- [Task details]
Reproduce every line of the entries below with no changes.

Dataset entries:
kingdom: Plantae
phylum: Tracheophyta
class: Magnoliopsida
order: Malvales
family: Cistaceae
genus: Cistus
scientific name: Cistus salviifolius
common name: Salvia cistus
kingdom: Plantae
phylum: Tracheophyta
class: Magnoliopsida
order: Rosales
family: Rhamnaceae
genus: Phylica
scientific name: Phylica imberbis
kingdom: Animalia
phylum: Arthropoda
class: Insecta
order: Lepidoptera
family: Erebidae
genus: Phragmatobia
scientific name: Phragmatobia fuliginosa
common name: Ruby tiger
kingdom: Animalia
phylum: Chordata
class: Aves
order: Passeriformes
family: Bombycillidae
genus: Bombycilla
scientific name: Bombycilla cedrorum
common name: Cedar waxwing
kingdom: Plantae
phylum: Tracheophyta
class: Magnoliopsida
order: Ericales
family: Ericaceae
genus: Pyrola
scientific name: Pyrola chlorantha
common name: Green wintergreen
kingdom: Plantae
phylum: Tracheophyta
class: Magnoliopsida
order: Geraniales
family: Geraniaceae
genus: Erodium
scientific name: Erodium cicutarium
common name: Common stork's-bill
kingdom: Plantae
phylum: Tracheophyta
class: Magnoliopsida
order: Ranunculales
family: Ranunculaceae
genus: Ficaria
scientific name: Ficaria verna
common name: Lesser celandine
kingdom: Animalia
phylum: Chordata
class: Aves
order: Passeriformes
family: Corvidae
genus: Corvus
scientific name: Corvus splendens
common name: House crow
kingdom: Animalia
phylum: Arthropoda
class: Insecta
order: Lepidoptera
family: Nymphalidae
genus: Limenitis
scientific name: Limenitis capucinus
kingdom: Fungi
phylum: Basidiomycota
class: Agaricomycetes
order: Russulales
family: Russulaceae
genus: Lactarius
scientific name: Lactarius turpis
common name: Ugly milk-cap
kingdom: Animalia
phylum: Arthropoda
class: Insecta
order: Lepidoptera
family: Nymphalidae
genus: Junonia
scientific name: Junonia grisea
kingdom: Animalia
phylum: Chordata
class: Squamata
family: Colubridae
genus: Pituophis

- [The response]
kingdom: Plantae
phylum: Tracheophyta
class: Magnoliopsida
order: Malvales
family: Cistaceae
genus: Cistus
scientific name: Cistus salviifolius
common name: Salvia cistus
kingdom: Plantae
phylum: Tracheophyta
class: Magnoliopsida
order: Rosales
family: Rhamnaceae
genus: Phylica
scientific name: Phylica imberbis
kingdom: Animalia
phylum: Arthropoda
class: Insecta
order: Lepidoptera
family: Erebidae
genus: Phragmatobia
scientific name: Phragmatobia fuliginosa
common name: Ruby tiger
kingdom: Animalia
phylum: Chordata
class: Aves
order: Passeriformes
family: Bombycillidae
genus: Bombycilla
scientific name: Bombycilla cedrorum
common name: Cedar waxwing
kingdom: Plantae
phylum: Tracheophyta
class: Magnoliopsida
order: Ericales
family: Ericaceae
genus: Pyrola
scientific name: Pyrola chlorantha
common name: Green wintergreen
kingdom: Plantae
phylum: Tracheophyta
class: Magnoliopsida
order: Geraniales
family: Geraniaceae
genus: Erodium
scientific name: Erodium cicutarium
common name: Common stork's-bill
kingdom: Plantae
phylum: Tracheophyta
class: Magnoliopsida
order: Ranunculales
family: Ranunculaceae
genus: Ficaria
scientific name: Ficaria verna
common name: Lesser celandine
kingdom: Animalia
phylum: Chordata
class: Aves
order: Passeriformes
family: Corvidae
genus: Corvus
scientific name: Corvus splendens
common name: House crow
kingdom: Animalia
phylum: Arthropoda
class: Insecta
order: Lepidoptera
family: Nymphalidae
genus: Limenitis
scientific name: Limenitis capucinus
kingdom: Fungi
phylum: Basidiomycota
class: Agaricomycetes
order: Russulales
family: Russulaceae
genus: Lactarius
scientific name: Lactarius turpis
common name: Ugly milk-cap
kingdom: Animalia
phylum: Arthropoda
class: Insecta
order: Lepidoptera
family: Nymphalidae
genus: Junonia
scientific name: Junonia grisea
kingdom: Animalia
phylum: Chordata
class: Squamata
family: Colubridae
genus: Pituophis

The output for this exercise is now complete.